By this time we had decided that Frankling was sulking and that Miss Spencer was showing him that if she wanted to be friendly with Ole, or the town pump, or the plaster statue of Victory in the college library, she had a perfect right to. I guess she showed him all right, too, for after a couple of weeks he surrendered and then the queerest rivalry Siwash had ever seen began. Frankling, son of the locomotive works, authority on speckled vests and cotillons, was scrapping with Ole Skjarsen, the cuffless wonder from the lumber camps, for the affections of the prettiest girl in college. No wonder we got so interested that spring that most of us forgot to fall in love ourselves.

I don't to this day believe that Miss Spencer meant a word of it. I think that she was simply good-natured, in the first place, and that, when Frankling began to bite little semicircular pieces out of the air, she began mixing her drinks, so to speak, just for the excitement of the thing.
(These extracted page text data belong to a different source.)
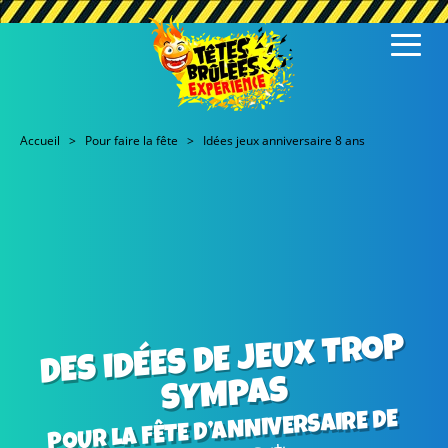
Accueil
Pour faire la fête
Idées jeux anniversaire 8 ans
DES IDÉES DE JEUX TROP
SYMPAS
POUR LA FÊTE D’ANNIVERSAIRE DE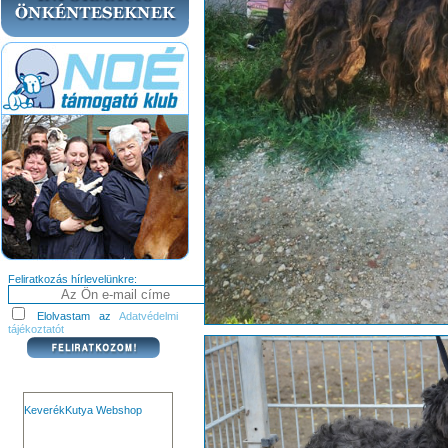
Feliratkozás hírlevelünkre:
Elolvastam az
Adatvédelmi
tájékoztatót
KeverékKutya Webshop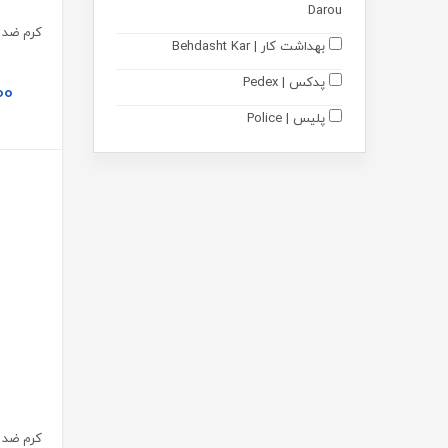
Darou
مکمل و پودر بدنسازی
بهداشت کار | Behdasht Kar
مادر و کودک
پدکس | Pedex
00
ارتوپدی
پلیس | Police
تجهیزات پزشکی
فورمی | 4Me
محصولات زناشویی
مونم || اکسیر آفرین آریا | Mooneme
متالایف | Metalife
رایان گستران اکسیر | Rayan
Gostaran Elixir
آکواگام | Aquagum
نوتری پاد | Nutri Pad
دکتر اید | Dr Aid
نوتری تریس | Nutritrace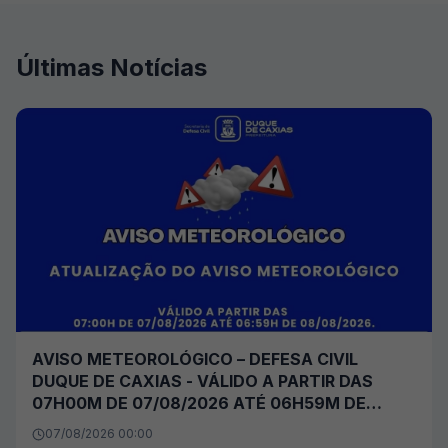
Últimas Notícias
AVISO METEOROLÓGICO – DEFESA CIVIL
DUQUE DE CAXIAS - VÁLIDO A PARTIR DAS
07H00M DE 07/08/2026 ATÉ 06H59M DE
08/08/2026
07/08/2026 00:00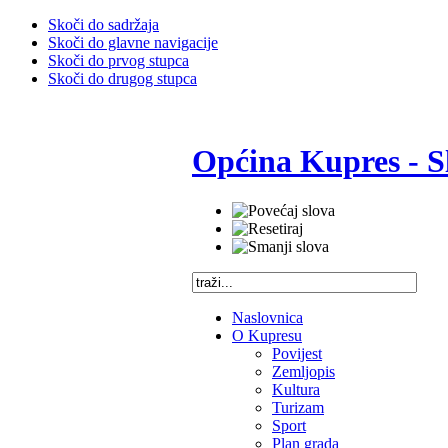
Skoči do sadržaja
Skoči do glavne navigacije
Skoči do prvog stupca
Skoči do drugog stupca
Općina Kupres - S
Naslovnica
O Kupresu
Povijest
Zemljopis
Kultura
Turizam
Sport
Plan grada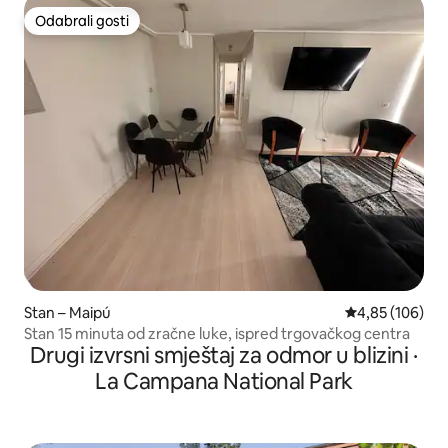
Odabrali gosti
Odabrali gosti
Stan – Maipú
Prosječna ocjen
4,85 (106)
Stan 15 minuta od zračne luke, ispred trgovačkog centra
Drugi izvrsni smještaj za odmor u blizini ·
La Campana National Park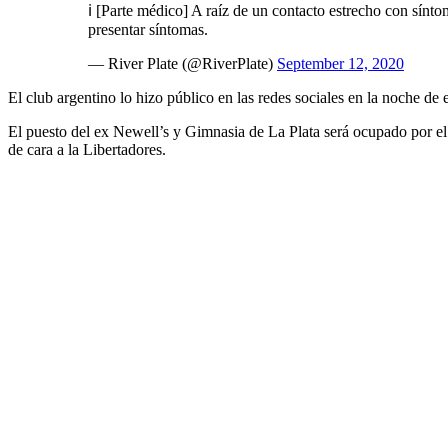
ℹ️ [Parte médico] A raíz de un contacto estrecho con sínt
presentar síntomas.
— River Plate (@RiverPlate)
September 12, 2020
El club argentino lo hizo público en las redes sociales en la noche de 
El puesto del ex Newell’s y Gimnasia de La Plata será ocupado por 
de cara a la Libertadores.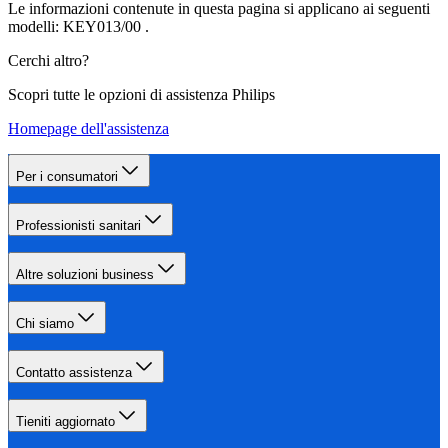
Le informazioni contenute in questa pagina si applicano ai seguenti
modelli:
KEY013/00
.
Cerchi altro?
Scopri tutte le opzioni di assistenza Philips
Homepage dell'assistenza
Per i consumatori
Professionisti sanitari
Altre soluzioni business
Chi siamo
Contatto assistenza
Tieniti aggiornato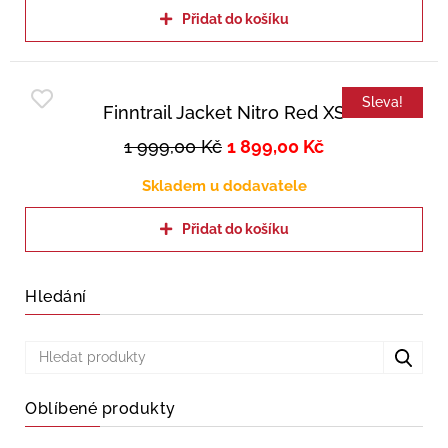
Přidat do košíku
Sleva!
Finntrail Jacket Nitro Red XS
1 999,00
Kč
1 899,00
Kč
Skladem u dodavatele
Přidat do košíku
Hledání
Oblíbené produkty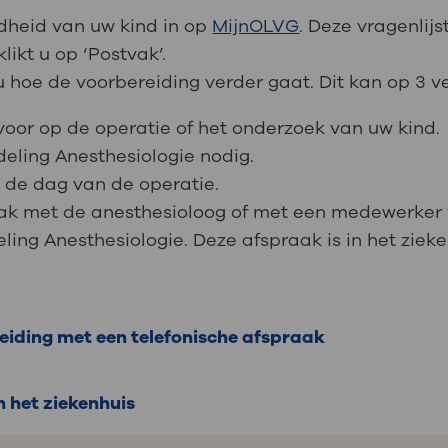
ndheid van uw kind in op
MijnOLVG
. Deze vragenlij
likt u op ‘Postvak’.
 hoe de voorbereiding verder gaat. Dit kan op 3 v
voor op de operatie of het onderzoek van uw kind.
deling Anesthesiologie nodig.
 de dag van de operatie.
raak met de anesthesioloog of met een medewerker 
ling Anesthesiologie. Deze afspraak is in het zieke
eiding met een telefonische afspraak
 het ziekenhuis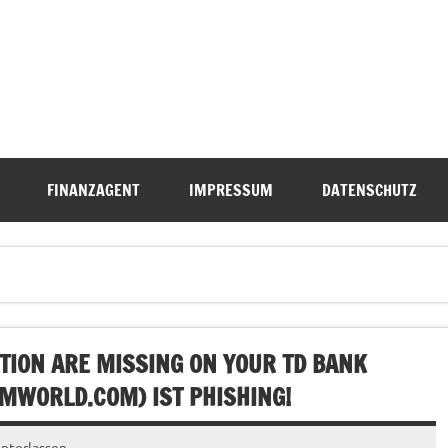
FINANZAGENT
IMPRESSUM
DATENSCHUTZ
TION ARE MISSING ON YOUR TD BANK
MWORLD.COM
) IST PHISHING!
nterlassen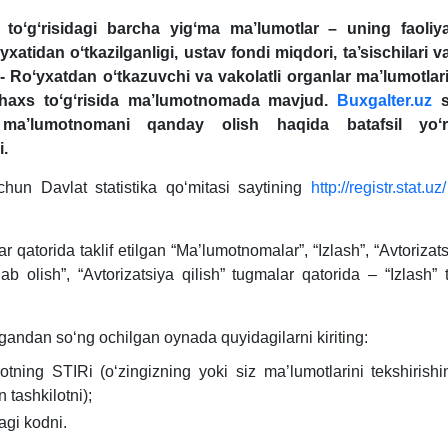
 toʻgʻrisidagi barcha yigʻma ma’lumotlar – uning faoliya
ʻyхatidan oʻtkazilganligi, ustav fondi miqdori, ta’sischilari v
 - Roʻyхatdan oʻtkazuvchi va vakolatli organlar ma’lumotlar
shaхs toʻgʻrisida ma’lumotnomada mavjud.
Buxgalter.uz
s
ma’lumotnomani qanday olish haqida batafsil yoʻr
i.
hun Davlat statistika qoʻmitasi saytining
http://registr.stat.uz/
r qatorida taklif etilgan “Ma’lumotnomalar”, “Izlash”, “Avtoriza
ab olish”, “Avtorizatsiya qilish” tugmalar qatorida – “Izlash”
andan soʻng ochilgan oynada quyidagilarni kiriting:
lotning STIRi (oʻzingizning yoki siz ma’lumotlarini tekshirishi
 tashkilotni);
gi kodni.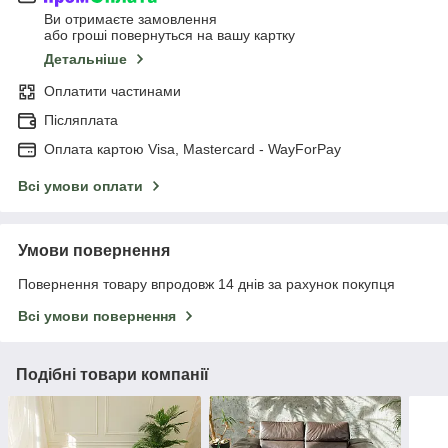
Ви отримаєте замовлення
або гроші повернуться на вашу картку
Детальніше
Оплатити частинами
Післяплата
Оплата картою Visa, Mastercard - WayForPay
Всі умови оплати
Умови повернення
Повернення товару впродовж 14 днів за рахунок покупця
Всі умови повернення
Подібні товари компанії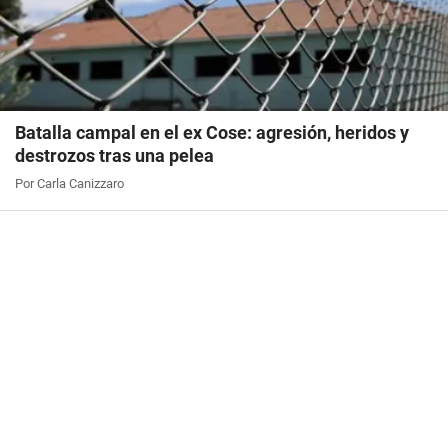
Batalla campal en el ex Cose: agresión, heridos y
destrozos tras una pelea
Por Carla Canizzaro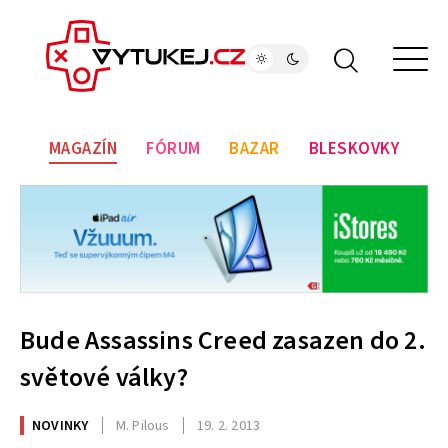
MAGAZÍN
FÓRUM
BAZAR
BLESKOVKY
Bude Assassins Creed zasazen do 2.
světové války?
NOVINKY
M. Pilous
19. 2. 2013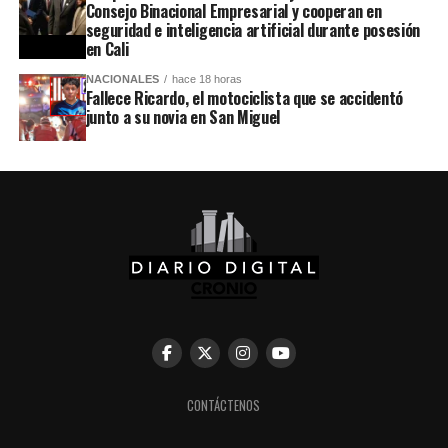
Consejo Binacional Empresarial y cooperan en
seguridad e inteligencia artificial durante posesión
en Cali
NACIONALES
hace 18 horas
Fallece Ricardo, el motociclista que se accidentó
junto a su novia en San Miguel
CONTÁCTENOS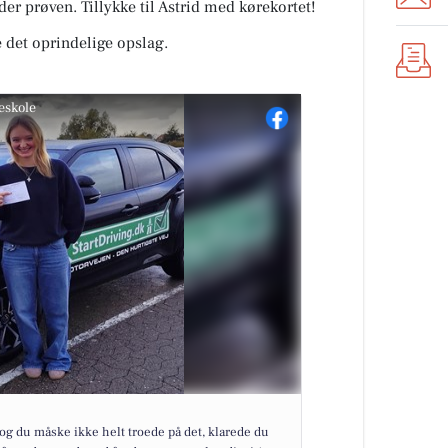
er prøven. Tillykke til Astrid med kørekortet!
 det oprindelige opslag.
eskole
 og du måske ikke helt troede på det, klarede du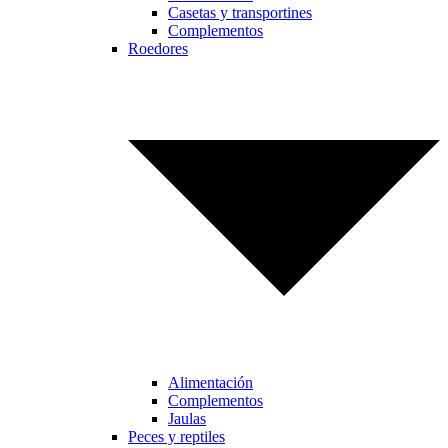
Casetas y transportines
Complementos
Roedores
Alimentación
Complementos
Jaulas
Peces y reptiles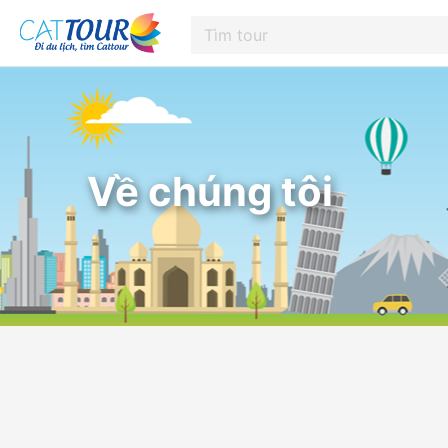
Về chúng tôi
Anyway, Frankling walked over to chapel with her and Ole lumbered back. Frankling took her to the basket-ball games and Ole took her to the Kiowa debate and slept peacefully through most of it. Frankling bought a beautiful little trotting horse and sleigh and took Miss Spencer on long rides. In Siwash, young people do not have chaperons, guards, nurses nor conservators. That was a knockout, we all thought; but it never feazed Ole. He invited Miss Spencer to go street-car riding with him and she did it. Some of us found them bumping over the line in one of the flat-wheeled catastrophes that the Jonesville Company called cars—and Miss Spencer didn't even blush. She bowed to us just as unconcernedly as if she wasn't breaking all long-distance records for eccentricity in Siwash history.